TASK INSTRUCTIONS |
Continue the account below of the Cabrini sisters' mission work in Argentina, starting after its last sentence.

EXCERPTED TEXT |

+++

Speaking with the older sisters of the Argentinian missions, you have an idea of the work of evangelization that the religious were doing. Every year a report of their apostolic works was sent to the Bishop. Among these are some episodes of evangelization and what the nuns call " Edifying facts." For example: "A child, made almost wild from poverty and filth when he was abandoned, the child’s face was deformed by an infinite number of ulcers, which no one had been able or willing to cure. The child was brought to the orphanage, and they tried to wash him. This was his salvation: in a short time he was healed, and, of course, as was believed, his soul was saved."
Le Memorie are a treasure trove of stories; the sisters were delighted when they could bring a person back to religious observance. For the orphanage, Mother Cabrini had spotted a villa, or rather a forest in order to give the orphans a good and healthy place to live. Here the sisters had built a grotto of the Madonna of Lourdes which was venerated for a long time in the district. Every year, every month, every week for over fifty years the cabriniane walked around the neighbourhood in search of Italian immigrants, and not just to restore their Christian identity which they had completely abandoned. The strategy was primarily that of prayer. Often the people who lived in the countryside remained isolated without hope and without anyone to care for them. This was a feature of the missionaries who "did not sleep" when they were aware of these cases of neglect.

+++

SUPPLIED ENTRIES |
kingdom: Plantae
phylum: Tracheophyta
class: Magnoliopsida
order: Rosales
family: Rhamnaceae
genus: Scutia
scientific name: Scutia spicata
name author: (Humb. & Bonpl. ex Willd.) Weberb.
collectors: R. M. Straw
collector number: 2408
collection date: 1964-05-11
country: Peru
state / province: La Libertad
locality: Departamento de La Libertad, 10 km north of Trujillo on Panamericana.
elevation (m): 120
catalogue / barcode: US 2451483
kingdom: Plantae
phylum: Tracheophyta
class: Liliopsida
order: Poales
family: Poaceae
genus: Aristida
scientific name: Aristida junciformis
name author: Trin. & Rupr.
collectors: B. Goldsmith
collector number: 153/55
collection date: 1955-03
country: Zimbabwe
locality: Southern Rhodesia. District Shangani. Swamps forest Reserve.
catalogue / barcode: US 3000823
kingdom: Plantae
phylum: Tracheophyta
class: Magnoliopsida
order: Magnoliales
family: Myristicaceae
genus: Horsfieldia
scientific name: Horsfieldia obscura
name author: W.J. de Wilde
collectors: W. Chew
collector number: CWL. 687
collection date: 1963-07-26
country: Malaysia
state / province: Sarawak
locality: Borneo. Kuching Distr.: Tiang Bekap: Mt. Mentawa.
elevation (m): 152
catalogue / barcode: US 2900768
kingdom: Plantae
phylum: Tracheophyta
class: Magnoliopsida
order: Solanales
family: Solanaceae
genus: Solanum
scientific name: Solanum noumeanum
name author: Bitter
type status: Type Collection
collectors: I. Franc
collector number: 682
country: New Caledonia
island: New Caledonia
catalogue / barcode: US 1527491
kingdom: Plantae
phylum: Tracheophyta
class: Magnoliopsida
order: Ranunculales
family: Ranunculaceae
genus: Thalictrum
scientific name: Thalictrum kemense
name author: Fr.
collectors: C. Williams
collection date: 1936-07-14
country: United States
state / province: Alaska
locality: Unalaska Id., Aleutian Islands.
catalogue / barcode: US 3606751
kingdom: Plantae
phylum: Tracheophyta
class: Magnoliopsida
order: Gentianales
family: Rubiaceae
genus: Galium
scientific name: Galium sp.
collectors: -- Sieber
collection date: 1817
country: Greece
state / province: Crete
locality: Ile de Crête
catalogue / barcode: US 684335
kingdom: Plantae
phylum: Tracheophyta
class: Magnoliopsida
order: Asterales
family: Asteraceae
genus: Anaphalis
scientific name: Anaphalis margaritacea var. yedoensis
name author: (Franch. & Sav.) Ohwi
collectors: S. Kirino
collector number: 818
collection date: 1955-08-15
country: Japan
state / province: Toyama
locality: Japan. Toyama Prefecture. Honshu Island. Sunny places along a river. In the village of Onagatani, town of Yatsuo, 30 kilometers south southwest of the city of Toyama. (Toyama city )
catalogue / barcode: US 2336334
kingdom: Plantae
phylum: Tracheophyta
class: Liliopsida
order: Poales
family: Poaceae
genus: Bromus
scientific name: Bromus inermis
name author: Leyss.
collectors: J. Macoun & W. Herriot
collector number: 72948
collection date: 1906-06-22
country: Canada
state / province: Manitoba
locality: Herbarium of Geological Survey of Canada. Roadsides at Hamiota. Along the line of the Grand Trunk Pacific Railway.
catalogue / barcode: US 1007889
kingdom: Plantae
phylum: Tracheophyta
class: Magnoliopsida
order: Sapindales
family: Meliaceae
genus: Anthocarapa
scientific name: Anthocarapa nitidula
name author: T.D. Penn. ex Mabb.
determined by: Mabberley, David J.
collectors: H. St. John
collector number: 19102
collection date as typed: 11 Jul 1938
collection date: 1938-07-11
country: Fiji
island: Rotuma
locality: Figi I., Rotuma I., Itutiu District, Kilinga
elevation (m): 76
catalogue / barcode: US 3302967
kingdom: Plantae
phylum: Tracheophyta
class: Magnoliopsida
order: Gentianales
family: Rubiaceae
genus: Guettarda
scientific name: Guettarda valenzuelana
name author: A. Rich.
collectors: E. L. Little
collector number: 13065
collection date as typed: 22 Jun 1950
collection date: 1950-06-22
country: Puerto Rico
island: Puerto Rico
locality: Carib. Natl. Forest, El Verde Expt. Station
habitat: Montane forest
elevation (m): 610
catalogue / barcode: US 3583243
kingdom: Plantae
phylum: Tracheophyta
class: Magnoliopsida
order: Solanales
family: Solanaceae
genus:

+++

EXPECTED OUTPUT |
Among the youth the "explorers of Regina Coeli" (they called themselves battalions) was founded, who worked with the sisters during the most important times, especially during the festivities, religious ceremonies, processions and the many initiatives that took place during the "missions" which were held every year in the post-Easter period. These young people actually intervened when they realized that the nuns and the orphanages were in danger, as was the case during the strikes and riots that took place in the city.
Today the neighborhood has changed and the missionary sisters have continued to intensify their pastoral work adapting to the times, so as to usher in the parish of Santa Francesca Cabrini, a short distance from the house where Pope Francis was born. For many years now, in place of the great forest which had housed the mission, there is a square.
These are just some of the thousands of examples of evangelizating work which the missionaries of Mother Cabrini were able to do with the help of some very good priests, prayer, and the many sacrifices which then contributed a bit 'towards making the neighbourhood more welcoming when Bergoglio family arrived in the twenties as immigrants from Italy.